To do:
Your task is to find every line of the data that holds the string "format" and copy it.
Extracted data START
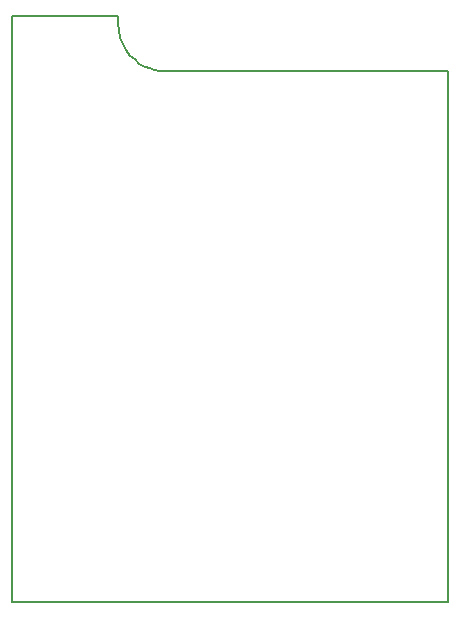
<source format=gm1>
G04 #@! TF.GenerationSoftware,KiCad,Pcbnew,(5.0.1)-4*
G04 #@! TF.CreationDate,2018-12-06T20:38:25-05:00*
G04 #@! TF.ProjectId,TrafMasterV1,547261664D617374657256312E6B6963,V1*
G04 #@! TF.SameCoordinates,Original*
G04 #@! TF.FileFunction,Profile,NP*
%FSLAX46Y46*%
G04 Gerber Fmt 4.6, Leading zero omitted, Abs format (unit mm)*
G04 Created by KiCad (PCBNEW (5.0.1)-4) date 12/6/2018 8:38:25 PM*
%MOMM*%
%LPD*%
G01*
G04 APERTURE LIST*
%ADD10C,0.150000*%
G04 APERTURE END LIST*
D10*
X98425000Y-59563000D02*
X98806000Y-59563000D01*
X97917000Y-59436000D02*
X98425000Y-59563000D01*
X97536000Y-59309000D02*
X97917000Y-59436000D01*
X97155000Y-59182000D02*
X97536000Y-59309000D01*
X96647000Y-58928000D02*
X97155000Y-59182000D01*
X96266000Y-58547000D02*
X96647000Y-58928000D01*
X95885000Y-58293000D02*
X96266000Y-58547000D01*
X95504000Y-57785000D02*
X95885000Y-58293000D01*
X95250000Y-57277000D02*
X95504000Y-57785000D01*
X94996000Y-56769000D02*
X95250000Y-57277000D01*
X94869000Y-55499000D02*
X94996000Y-56769000D01*
X94869000Y-55499000D02*
X94869000Y-54864000D01*
X85852000Y-54864000D02*
X94869000Y-54864000D01*
X122809000Y-59563000D02*
X98806000Y-59563000D01*
X122809000Y-104521000D02*
X122809000Y-59563000D01*
X85852000Y-104521000D02*
X122809000Y-104521000D01*
X85852000Y-104521000D02*
X85852000Y-54864000D01*
M02*

</source>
Extracted data END
Answer to this exercise:
<source format=gm1>
G04 Gerber Fmt 4.6, Leading zero omitted, Abs format (unit mm)*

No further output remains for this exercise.